So, this where we seem to be at- (yes, I am beating this to death)

 1) A bottle that is made specifically with an engraved mold (that a slug is NOT slid in to), in that the mold is used for no other purpose than for THAT company, is a private mold bottle.

 2) A plate mold bottle uses a generic mold, used for ANY company's bottle, that requires a specific engraved plate, or slug, to be inserted. That mold can be reused many times, with different slugs (or plates),  for many different job orders.

 3) Bottles with or without the discernible circle, oval, rectangular or tombstone shaped line encompassing the embossing can be a private mold, or not.

 4) When checking all through the different types of bottles, whiskeys, beers, sodas, druggists, etc... there seems to be a common thread. Any time you find a bottle with the defining line surrounding the embossing, it is commonly referred to as a slug plate. This is common throughout the country.

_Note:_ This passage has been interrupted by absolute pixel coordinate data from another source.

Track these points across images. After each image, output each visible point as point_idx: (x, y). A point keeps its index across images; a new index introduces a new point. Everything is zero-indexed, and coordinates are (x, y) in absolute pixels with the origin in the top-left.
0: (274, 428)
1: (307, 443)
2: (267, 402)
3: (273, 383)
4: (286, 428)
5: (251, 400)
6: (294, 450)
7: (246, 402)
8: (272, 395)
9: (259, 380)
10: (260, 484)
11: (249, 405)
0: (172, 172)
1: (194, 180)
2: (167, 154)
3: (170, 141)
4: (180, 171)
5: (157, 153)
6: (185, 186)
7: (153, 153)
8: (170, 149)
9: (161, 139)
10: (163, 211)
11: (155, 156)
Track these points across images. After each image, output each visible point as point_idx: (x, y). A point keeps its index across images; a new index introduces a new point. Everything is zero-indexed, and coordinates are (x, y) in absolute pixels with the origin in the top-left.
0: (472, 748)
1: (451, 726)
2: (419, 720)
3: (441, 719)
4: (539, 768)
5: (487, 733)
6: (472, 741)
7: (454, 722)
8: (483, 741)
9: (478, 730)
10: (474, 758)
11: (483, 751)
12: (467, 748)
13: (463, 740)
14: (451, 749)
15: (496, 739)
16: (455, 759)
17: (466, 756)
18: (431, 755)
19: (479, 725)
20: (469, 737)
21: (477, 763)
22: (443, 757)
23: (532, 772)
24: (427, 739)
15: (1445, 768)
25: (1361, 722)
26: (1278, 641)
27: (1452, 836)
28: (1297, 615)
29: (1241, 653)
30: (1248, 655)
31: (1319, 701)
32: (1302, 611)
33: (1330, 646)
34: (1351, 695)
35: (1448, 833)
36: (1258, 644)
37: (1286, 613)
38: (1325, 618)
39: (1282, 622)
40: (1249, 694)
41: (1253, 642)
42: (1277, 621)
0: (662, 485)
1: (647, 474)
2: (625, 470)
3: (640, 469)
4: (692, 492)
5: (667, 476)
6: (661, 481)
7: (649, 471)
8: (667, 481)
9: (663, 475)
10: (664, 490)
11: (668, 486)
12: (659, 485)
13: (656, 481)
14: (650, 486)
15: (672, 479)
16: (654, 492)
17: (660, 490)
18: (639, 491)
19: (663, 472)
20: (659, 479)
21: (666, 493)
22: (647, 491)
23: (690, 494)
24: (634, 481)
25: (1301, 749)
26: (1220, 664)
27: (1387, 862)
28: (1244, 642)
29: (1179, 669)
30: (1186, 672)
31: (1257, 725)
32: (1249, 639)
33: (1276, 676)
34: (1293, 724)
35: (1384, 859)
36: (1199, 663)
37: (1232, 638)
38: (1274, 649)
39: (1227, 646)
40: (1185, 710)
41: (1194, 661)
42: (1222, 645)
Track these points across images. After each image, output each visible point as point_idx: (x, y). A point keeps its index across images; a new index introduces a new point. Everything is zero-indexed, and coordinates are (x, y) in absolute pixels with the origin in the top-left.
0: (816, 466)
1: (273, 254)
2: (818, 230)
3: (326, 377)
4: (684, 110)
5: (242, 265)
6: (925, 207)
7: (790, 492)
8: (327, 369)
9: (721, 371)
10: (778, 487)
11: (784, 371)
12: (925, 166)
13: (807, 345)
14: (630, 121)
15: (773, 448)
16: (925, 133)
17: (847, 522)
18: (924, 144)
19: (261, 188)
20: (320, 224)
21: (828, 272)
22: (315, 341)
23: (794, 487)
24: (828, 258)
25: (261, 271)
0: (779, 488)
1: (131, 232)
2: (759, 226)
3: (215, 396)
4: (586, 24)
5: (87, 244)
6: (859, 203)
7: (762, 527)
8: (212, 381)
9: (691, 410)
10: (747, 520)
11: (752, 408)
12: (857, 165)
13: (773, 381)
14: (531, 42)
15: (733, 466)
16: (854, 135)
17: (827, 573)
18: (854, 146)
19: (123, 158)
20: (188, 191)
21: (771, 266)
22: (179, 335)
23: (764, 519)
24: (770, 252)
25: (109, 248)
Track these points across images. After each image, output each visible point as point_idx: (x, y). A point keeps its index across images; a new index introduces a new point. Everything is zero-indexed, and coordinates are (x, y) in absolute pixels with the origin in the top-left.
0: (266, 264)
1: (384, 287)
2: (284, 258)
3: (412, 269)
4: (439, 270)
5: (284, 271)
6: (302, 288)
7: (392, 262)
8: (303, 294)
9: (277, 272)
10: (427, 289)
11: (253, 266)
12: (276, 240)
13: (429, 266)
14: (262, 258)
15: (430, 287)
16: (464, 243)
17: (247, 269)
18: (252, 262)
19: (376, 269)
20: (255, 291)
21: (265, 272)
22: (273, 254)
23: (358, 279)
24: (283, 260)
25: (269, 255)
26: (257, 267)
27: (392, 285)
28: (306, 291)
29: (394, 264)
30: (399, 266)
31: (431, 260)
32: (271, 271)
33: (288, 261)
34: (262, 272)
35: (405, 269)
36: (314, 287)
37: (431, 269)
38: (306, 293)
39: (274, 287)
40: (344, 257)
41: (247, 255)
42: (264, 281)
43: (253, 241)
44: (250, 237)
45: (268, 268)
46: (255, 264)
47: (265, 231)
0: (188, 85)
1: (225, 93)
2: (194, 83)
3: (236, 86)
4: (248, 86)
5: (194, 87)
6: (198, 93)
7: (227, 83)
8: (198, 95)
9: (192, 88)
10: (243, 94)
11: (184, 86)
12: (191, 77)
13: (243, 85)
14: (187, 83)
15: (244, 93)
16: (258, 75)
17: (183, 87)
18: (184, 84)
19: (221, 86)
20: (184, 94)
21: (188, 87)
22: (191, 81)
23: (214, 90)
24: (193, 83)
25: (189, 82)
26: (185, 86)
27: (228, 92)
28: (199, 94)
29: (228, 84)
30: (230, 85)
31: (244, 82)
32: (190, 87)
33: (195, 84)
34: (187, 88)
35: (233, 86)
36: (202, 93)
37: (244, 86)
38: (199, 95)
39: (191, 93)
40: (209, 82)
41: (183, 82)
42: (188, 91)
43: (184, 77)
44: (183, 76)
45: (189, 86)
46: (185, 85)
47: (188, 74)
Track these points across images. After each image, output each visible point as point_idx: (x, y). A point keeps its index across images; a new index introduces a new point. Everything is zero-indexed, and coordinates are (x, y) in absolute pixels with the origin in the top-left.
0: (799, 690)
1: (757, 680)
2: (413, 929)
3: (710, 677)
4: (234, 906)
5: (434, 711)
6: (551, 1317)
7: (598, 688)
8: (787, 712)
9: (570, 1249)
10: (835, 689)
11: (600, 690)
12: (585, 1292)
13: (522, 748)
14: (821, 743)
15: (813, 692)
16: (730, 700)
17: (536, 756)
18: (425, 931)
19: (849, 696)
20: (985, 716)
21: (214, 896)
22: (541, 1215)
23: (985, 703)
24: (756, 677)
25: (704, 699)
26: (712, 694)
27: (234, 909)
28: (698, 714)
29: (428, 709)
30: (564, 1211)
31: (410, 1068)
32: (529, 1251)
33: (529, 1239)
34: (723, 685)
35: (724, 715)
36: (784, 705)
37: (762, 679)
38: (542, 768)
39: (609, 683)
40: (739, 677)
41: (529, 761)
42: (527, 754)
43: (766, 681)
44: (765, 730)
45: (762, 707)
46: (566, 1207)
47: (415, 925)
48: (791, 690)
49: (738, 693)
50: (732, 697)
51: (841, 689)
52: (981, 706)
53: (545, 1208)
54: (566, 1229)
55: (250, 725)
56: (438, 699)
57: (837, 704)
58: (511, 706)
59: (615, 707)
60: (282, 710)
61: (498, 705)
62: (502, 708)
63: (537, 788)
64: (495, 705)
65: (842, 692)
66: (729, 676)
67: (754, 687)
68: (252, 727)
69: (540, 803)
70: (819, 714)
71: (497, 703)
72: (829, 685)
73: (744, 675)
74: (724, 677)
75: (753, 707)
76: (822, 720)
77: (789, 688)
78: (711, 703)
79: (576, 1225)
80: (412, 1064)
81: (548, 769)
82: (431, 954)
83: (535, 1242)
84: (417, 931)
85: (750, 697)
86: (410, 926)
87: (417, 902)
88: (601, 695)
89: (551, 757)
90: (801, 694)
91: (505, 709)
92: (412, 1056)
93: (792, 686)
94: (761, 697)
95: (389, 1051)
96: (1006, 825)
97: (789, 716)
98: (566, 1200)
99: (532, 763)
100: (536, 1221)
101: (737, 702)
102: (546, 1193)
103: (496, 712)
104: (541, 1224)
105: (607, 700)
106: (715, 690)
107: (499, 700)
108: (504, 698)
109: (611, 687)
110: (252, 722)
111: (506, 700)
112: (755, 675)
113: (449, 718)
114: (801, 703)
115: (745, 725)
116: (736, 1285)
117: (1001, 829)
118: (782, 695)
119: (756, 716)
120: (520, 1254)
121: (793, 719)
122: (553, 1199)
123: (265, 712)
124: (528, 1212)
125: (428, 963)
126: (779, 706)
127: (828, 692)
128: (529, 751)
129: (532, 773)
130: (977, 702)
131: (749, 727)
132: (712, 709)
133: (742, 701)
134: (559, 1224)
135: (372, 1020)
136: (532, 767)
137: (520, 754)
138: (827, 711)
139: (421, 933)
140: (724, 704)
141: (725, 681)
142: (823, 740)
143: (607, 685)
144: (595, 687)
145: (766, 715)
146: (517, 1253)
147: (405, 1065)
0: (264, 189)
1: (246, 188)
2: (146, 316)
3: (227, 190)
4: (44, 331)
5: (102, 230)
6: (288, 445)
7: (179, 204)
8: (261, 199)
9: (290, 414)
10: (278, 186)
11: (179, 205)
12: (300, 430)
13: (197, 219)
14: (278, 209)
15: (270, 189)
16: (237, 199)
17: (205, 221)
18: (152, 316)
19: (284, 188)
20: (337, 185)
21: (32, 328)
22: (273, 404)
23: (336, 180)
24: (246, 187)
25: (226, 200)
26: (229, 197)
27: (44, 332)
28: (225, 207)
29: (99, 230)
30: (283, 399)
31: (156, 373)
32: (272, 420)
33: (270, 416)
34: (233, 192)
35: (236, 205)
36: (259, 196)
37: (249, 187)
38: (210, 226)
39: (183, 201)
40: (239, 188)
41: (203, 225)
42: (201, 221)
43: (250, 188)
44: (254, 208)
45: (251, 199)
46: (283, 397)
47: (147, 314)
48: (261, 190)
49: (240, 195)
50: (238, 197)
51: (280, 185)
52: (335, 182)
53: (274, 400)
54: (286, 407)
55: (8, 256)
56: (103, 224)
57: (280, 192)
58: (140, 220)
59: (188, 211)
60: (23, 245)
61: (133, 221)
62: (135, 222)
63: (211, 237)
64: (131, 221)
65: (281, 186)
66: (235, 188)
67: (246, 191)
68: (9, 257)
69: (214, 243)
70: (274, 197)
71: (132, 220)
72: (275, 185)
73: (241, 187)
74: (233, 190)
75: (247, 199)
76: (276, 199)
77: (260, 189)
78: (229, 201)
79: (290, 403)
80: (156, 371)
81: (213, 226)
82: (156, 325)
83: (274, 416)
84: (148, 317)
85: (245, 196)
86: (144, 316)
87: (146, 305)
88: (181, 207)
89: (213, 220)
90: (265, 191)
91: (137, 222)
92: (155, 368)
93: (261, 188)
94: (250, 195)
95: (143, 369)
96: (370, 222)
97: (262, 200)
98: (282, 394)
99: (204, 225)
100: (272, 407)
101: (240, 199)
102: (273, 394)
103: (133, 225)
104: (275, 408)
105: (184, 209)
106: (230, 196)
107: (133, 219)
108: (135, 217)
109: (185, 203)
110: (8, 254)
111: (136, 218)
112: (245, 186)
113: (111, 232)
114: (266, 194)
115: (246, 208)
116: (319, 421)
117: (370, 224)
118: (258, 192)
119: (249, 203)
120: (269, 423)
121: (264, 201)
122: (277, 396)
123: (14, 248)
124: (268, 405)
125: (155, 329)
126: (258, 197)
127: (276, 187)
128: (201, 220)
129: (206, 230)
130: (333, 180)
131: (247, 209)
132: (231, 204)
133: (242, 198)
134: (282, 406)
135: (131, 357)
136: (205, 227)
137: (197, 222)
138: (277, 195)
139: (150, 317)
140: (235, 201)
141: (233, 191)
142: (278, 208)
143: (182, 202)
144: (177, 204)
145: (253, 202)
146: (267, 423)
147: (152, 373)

 So, what is the proper way to differentiate between a bottle with the line and the bottle without? They are both plate molds. They are variants, to be collected. If you had the exact same bottle, one with the line/border and one without, next to each other on a table, what would you refer to them as? In Michigan, the one is called a slug plate. Is there another word used, that anyone is aware of, that describes these bottles?
 Bill


----------



## mtfdfire22 (Jan 10, 2013)

the word i would use......UGLY
 i find slugplated bottles with the circle to be far more attractive than those without.


----------



## UncleBruce (Jan 10, 2013)

You all are a lot of fun!   [sm=thumbup1.gif]  I love you guys.  []  This whole thread is gold.


----------



## mtfdfire22 (Jan 10, 2013)

could have been a great discussion if only it was entitled: bottle mold variations and definitions.
 instead we have : grand valley brewing co shard.......a total of 4 people in the united states were interested in that particular title.


----------



## UncleBruce (Jan 10, 2013)

They don't know what they are missin'!!!!!!!  Their loss.


----------



## druggistnut (Jan 11, 2013)

*plate molds, private molds and slug plates*

bump


----------



## RED Matthews (Jan 11, 2013)

Well I am really corn-fused now.  Well this is the darndest thread of confusion I have seen yet on the FORUM.  I have been involved with a lot of slug plate installations in bottle molds.  So I guess it is time to review this thread and try to help some of you realize how mold inserts work and some of the descriptions shown here are not all fitting in to the job of making them.  A slug plate has to be fastened into the mold.  And it is done by headed screws on the back side of the mold.  The temperature of the mold surface has to be maintained by using the same chilled iron in the cavity and the heat has to be dissipated so the glass appearance is not different from the rest of the bottle.   I don't know exactly where to start = but I will do something soon.
 RED Matthews   bottlemysteries  WOW!!!!!


----------



## mtfdfire22 (Jan 12, 2013)

i think im on the same page as you RED but im not sure everyone else is. you could start with a picture that shows a slugplate with the screw marks impressed on the bottle, i think thats a good place to start as i have seen that before.


----------



## Catahoulajak (Jan 31, 2017)

Not sure how to post pics, but I have two of these bottles I found while digging in Iona years ago.


----------



## hemihampton (Jan 31, 2017)

e-mail me a pic to hemihampton at wowway dot com & I'll post the pic for you. THANKS, LEON.


----------



## Catahoulajak (Jan 31, 2017)

Sent a pic. I have to clean em up still. I've been digging stuff up for 25 years now and just built a man cave to unbox all my stuff. Gonna be a slow process of unpacking, cleaning, documenting, and displaying.


----------



## hemihampton (Jan 31, 2017)

Here's a pic of the 2 bottles mentioned above. I'd like to see this bottle in a blob top. LEON.




P.S Click Pic to enlarge.


----------



## hemihampton (Jan 31, 2017)

how many bottles do you have or did you dig up? Any Hutches or blob tops? THANKS, LEON.


----------